As records were not uniformly kept and trials were closed to the public, it’s hard to know how common that sort of egregious miscarriage of justice was. But sentences of more than a year’s incarceration were rare,30 and there’s little reason to think that many languished in Hawai‘i’s prisons. Often, defendants were directed to donate blood in lieu of jail time or purchase war bonds instead of paying fines. In that way, the army compelled the people of Hawai‘i to engage in patriotic acts that, for mainlanders, were done by choice.

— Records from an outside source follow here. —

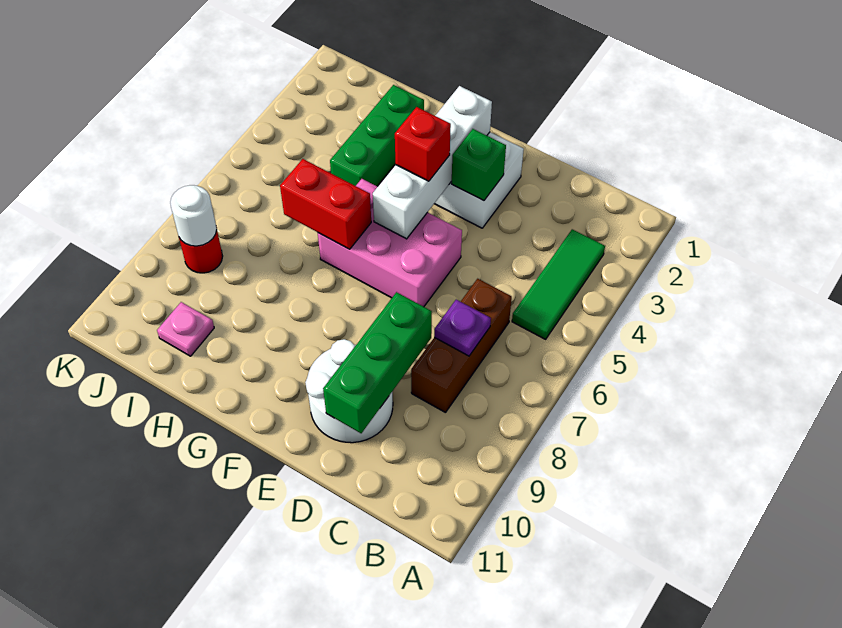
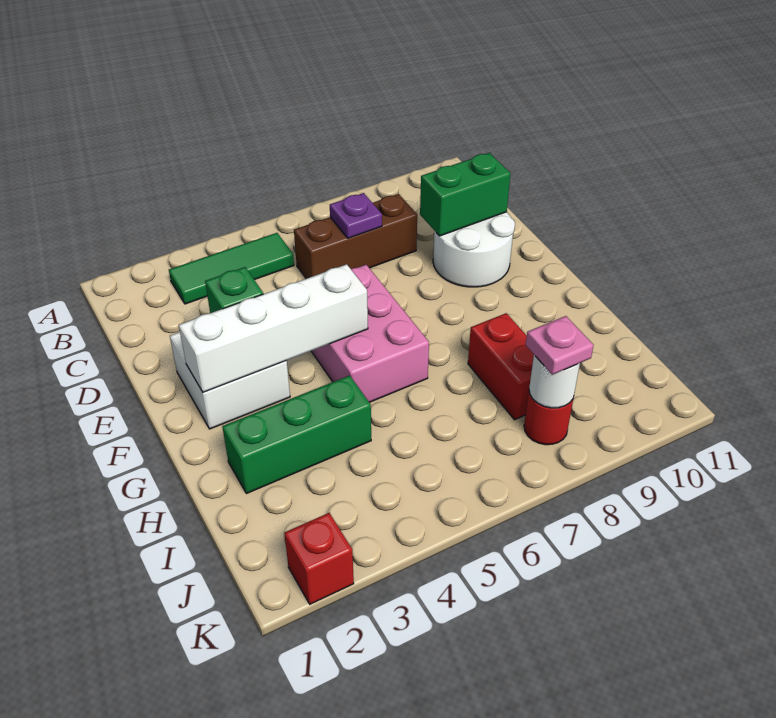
green brick D8:D10 level 2 -> green brick D9:D10 level 2
red brick F4 level 3 -> red brick K2 level 1
red brick G6:H6 level 2 -> red brick H8:I8 level 1
pink plate I10 level 1 -> pink plate J8 level 3

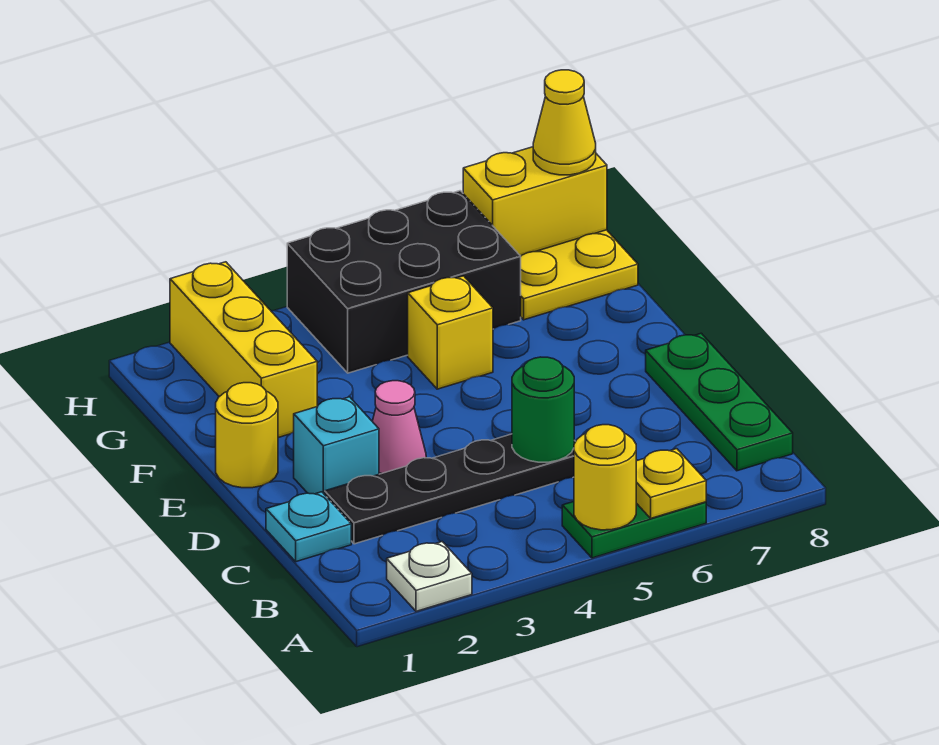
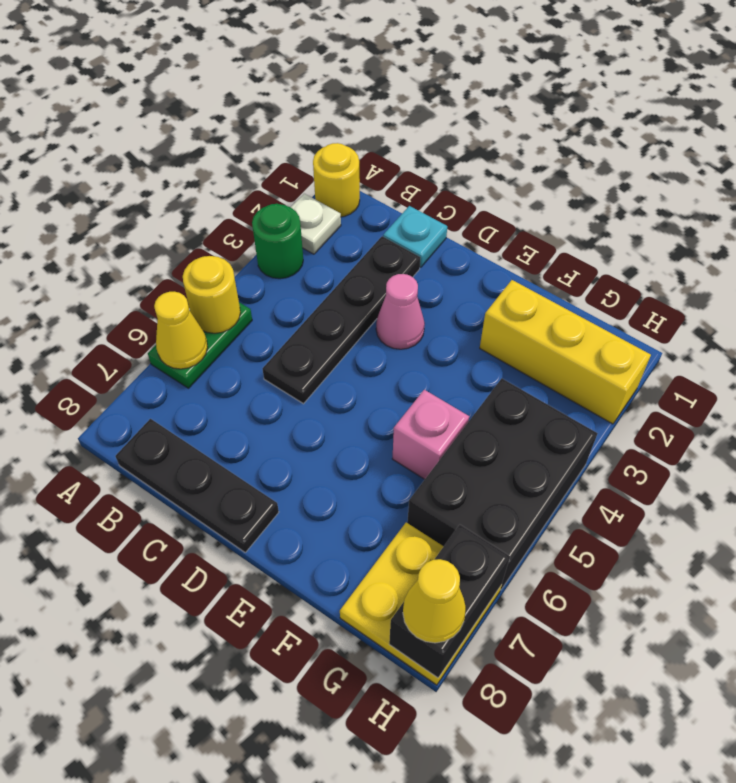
yellow plate A6 level 2 -> yellow cone A6 level 2
green plate B8:D8 level 1 -> black plate B8:D8 level 1
green round brick C5 level 2 -> green round brick A3 level 1
cyan brick D2 level 1 -> none
yellow round brick E1 level 1 -> yellow round brick A1 level 1
yellow brick F5 level 1 -> pink brick F5 level 1
yellow brick H7:H8 level 2 -> black brick H7:H8 level 2

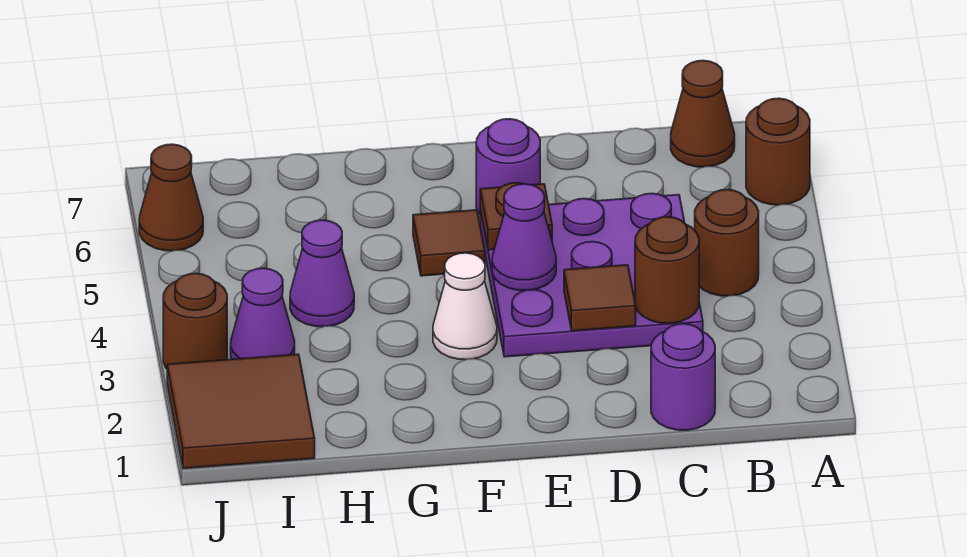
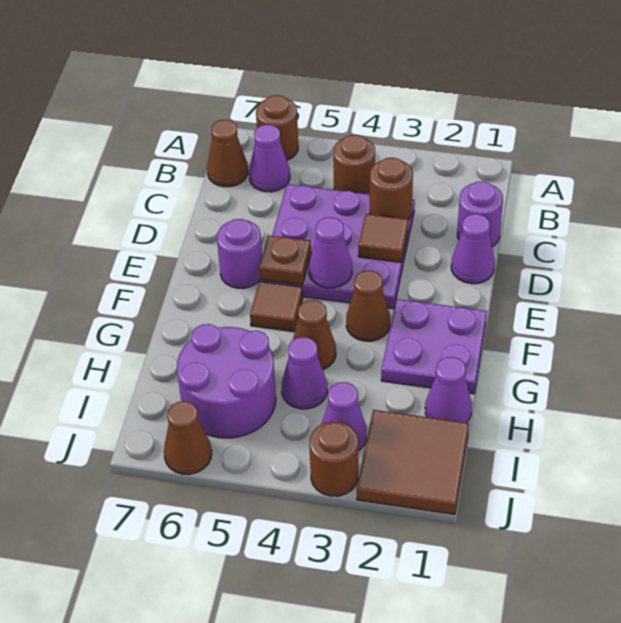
none -> purple cone B6 level 1
none -> purple cone D1 level 1
none -> purple plate F1:G2 level 1
white cone F3 level 1 -> brown cone F3 level 1
none -> brown cone G4 level 1
none -> purple cone H1 level 1
none -> purple round brick H5:I6 level 1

A Honolulu children’s book from the martial law period showing a defendant trembling before a provost court judge
Martial law in Hawai‘i lasted nearly three years, which was two and a half years longer than Japan posed any plausible threat to the islands. Yet Hawai‘i’s military commanders repeatedly refused to relinquish control. The secretary of the interior started calling it the “American ‘conquered territory’ of Hawaii.”31
What ended martial law, ultimately, was a series of legal challenges that brought the issue to public view—a rare occasion when mainlanders paid attention to the territories. The military’s lawyers argued before the Supreme Court that Hawai‘i’s territorial status permitted martial law. Plus, they added, Hawai‘i had a “heterogeneous population,32 with all sorts of affinities and loyalties which are alien in many cases to the philosophy of life of the American Government.”

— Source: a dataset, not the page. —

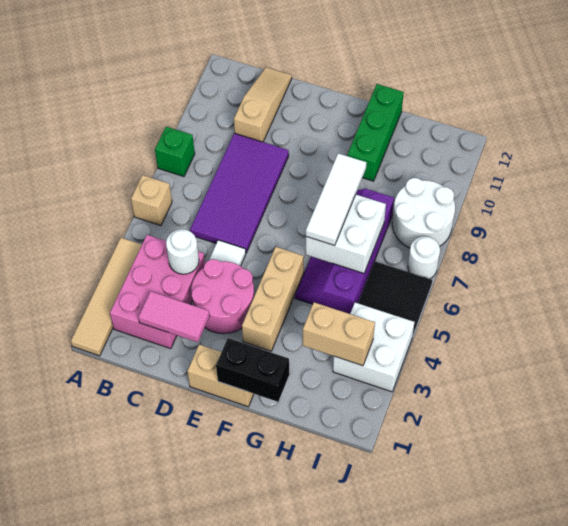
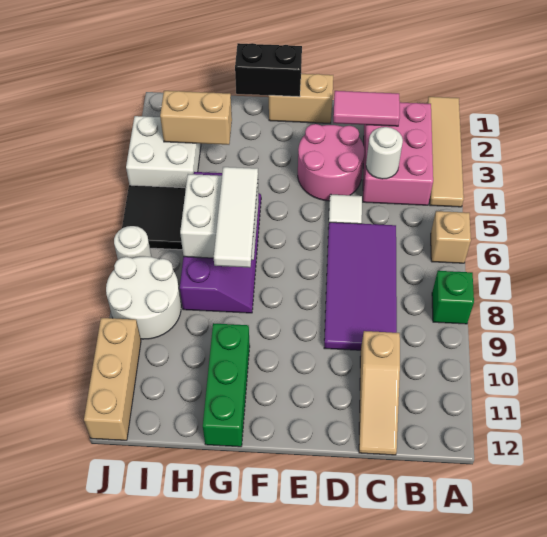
tan brick F3:F5 level 1 -> tan brick J10:J12 level 1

The court, to its great credit, disagreed. Martial law in Hawai‘i was illegal, it concluded, and civilians there
deserved the same protections as mainland civilians. “Racism has no place whatever in our civilization,”33 one justice scolded. That ruling came, however, only in 1946—by which time not only martial law but the war itself had ended.
*
Not long after Japan seized the Philippines, it moved on Alaska. In June 1942 Japan bombed Dutch Harbor and conquered the Aleutian islands of Agattu, Attu, and Kiska (“Somebody ought to be impeached,”34 grumbled Manuel Quezon when he heard the news of yet another bit of barely defended territory falling into Japanese hands). The Japanese occupied the islands for more than a year and transported Attu’s tiny population (42) to Japan as prisoners of war. Half of them died there.35
Conquering part of Alaska was a significant achievement, and propagandists brought relics from the Aleutians to the Japanese home islands for proud display.36 U.S mainlanders were far less aware of the event, and that is because of official censorship. Although Ernest Gruening, as governor, staved off martial law in Alaska, he did so by reluctantly agreeing to cooperate with the military in all governmental matters. Alaska became its own sort of military garrison, with blackouts, travel restrictions, and the rest.

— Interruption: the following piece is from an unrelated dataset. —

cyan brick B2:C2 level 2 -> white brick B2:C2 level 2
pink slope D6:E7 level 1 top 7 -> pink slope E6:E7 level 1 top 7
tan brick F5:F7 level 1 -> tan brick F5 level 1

Most striking was the near-total lockdown on information. On the mainland, censorship was handled with a surprisingly light touch.37 The government merely requested that editors not publish details about sensitive matters. In Alaska, by contrast, censorship was mandatory and vigorous. Printed materials going into the territory were heavily censored, so that even Gruening—the governor—had his mail opened and articles scissored out of his copies of The Washington Post and Newsweek.38 Outgoing news was even more strictly controlled. After the Japanese attack, non-Alaskan journalists were expelled (a few eventually came back). Remaining journalists were prohibited from writing about strategic matters, which, in the military’s broad interpretation, meant nearly every aspect of Alaskan life.